## WHAT IS NEEDED
Convert the text from all the items into a JSON list of strings, one string per line, with blank lines left out. Leave the pictures out of the list.

## GIVEN INFORMATION
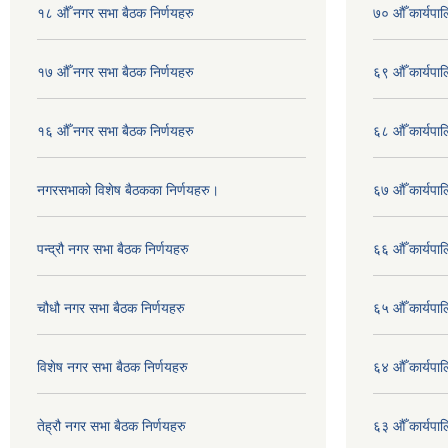
१८ औँ नगर सभा बैठक निर्णयहरु
७० औँ कार्यपाल
१७ औँ नगर सभा बैठक निर्णयहरु
६९ औँ कार्यपाल
१६ औँ नगर सभा बैठक निर्णयहरु
६८ औँ कार्यपाल
नगरसभाको विशेष बैठकका निर्णयहरु।
६७ औँ कार्यपाल
पन्द्रौ नगर सभा बैठक निर्णयहरु
६६ औँ कार्यपाल
चौधौ नगर सभा बैठक निर्णयहरु
६५ औँ कार्यपाल
विशेष नगर सभा बैठक निर्णयहरु
६४ औँ कार्यपाल
तेह्रौ नगर सभा बैठक निर्णयहरु
६३ औँ कार्यपाल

## TASK ANSWER
[
  "१८ औँ नगर सभा बैठक निर्णयहरु",
  "७० औँ कार्यपाल",
  "१७ औँ नगर सभा बैठक निर्णयहरु",
  "६९ औँ कार्यपाल",
  "१६ औँ नगर सभा बैठक निर्णयहरु",
  "६८ औँ कार्यपाल",
  "नगरसभाको विशेष बैठकका निर्णयहरु।",
  "६७ औँ कार्यपाल",
  "पन्द्रौ नगर सभा बैठक निर्णयहरु",
  "६६ औँ कार्यपाल",
  "चौधौ नगर सभा बैठक निर्णयहरु",
  "६५ औँ कार्यपाल",
  "विशेष नगर सभा बैठक निर्णयहरु",
  "६४ औँ कार्यपाल",
  "तेह्रौ नगर सभा बैठक निर्णयहरु",
  "६३ औँ कार्यपाल"
]